The questions we need to ask government are:

  1. Is there a policy shift of the Philippine government to step down from its position as a premier seafarer supplying country?
  2. Considering that the Department of Labor and Employment’s primary objective is job generation and a commission under the Department itself has a key objective of forcing settlement by shipowners regardless of liability, thus, rendering Filipino seafarers not competitive, is it an explicit indication that the Philippine government would rather generate domestic employment rather than overseas employment? If such is a case, what is the locally generated employment prepared by the government for its 400,000 seafarers and the countless persons employed in seafaring ancillary businesses?

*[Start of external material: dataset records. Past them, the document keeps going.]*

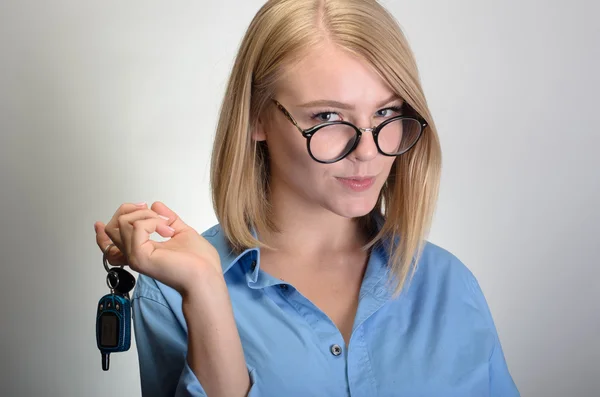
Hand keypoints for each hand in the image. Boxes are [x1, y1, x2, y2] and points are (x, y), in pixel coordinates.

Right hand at [94, 201, 221, 294]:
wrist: (206, 277)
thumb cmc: (200, 263)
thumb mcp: (181, 232)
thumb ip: (167, 219)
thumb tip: (156, 205)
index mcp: (141, 252)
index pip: (109, 242)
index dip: (104, 229)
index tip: (119, 213)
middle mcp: (134, 255)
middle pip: (112, 227)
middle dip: (132, 210)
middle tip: (154, 213)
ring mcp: (135, 256)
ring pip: (123, 222)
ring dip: (147, 215)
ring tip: (166, 226)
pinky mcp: (140, 256)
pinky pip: (136, 227)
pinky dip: (154, 221)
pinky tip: (168, 231)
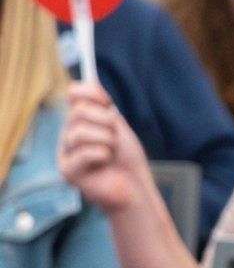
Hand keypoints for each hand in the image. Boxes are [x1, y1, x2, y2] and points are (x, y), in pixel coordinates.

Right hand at [55, 81, 153, 217]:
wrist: (135, 187)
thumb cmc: (126, 158)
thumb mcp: (117, 126)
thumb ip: (102, 104)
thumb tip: (89, 80)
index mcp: (79, 120)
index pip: (75, 93)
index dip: (92, 94)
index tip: (109, 104)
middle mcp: (67, 133)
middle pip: (78, 112)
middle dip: (106, 122)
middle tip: (116, 137)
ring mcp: (64, 151)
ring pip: (79, 132)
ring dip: (106, 140)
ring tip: (112, 152)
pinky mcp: (66, 170)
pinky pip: (83, 153)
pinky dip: (102, 155)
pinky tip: (106, 162)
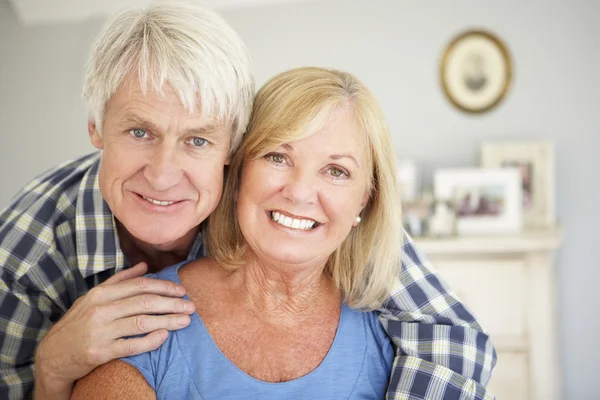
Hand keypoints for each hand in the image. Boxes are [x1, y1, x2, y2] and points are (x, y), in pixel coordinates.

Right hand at [34, 262, 194, 398]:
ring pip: (142, 322)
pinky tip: (165, 336)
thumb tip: (144, 265)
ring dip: (168, 321)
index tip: (181, 290)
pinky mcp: (100, 352)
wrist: (52, 355)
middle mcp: (100, 309)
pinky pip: (131, 345)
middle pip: (145, 302)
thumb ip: (120, 280)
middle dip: (172, 303)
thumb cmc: (78, 323)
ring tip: (185, 321)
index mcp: (101, 293)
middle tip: (191, 306)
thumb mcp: (93, 297)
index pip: (140, 285)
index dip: (164, 286)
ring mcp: (100, 331)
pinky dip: (150, 341)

If it is not the Philippine government’s intended result to render Filipino seafarers not competitive, then, it is time for the government to stop killing the goose that lays the golden eggs.

Atty. Iris Baguilat is the current president of Döhle Seafront Crewing (Manila) Inc., and founding member and trustee of the Association of Licensed Manning Agencies (ALMA) Maritime Group Trustee, Maritime Law Association of the Philippines (Marlaw).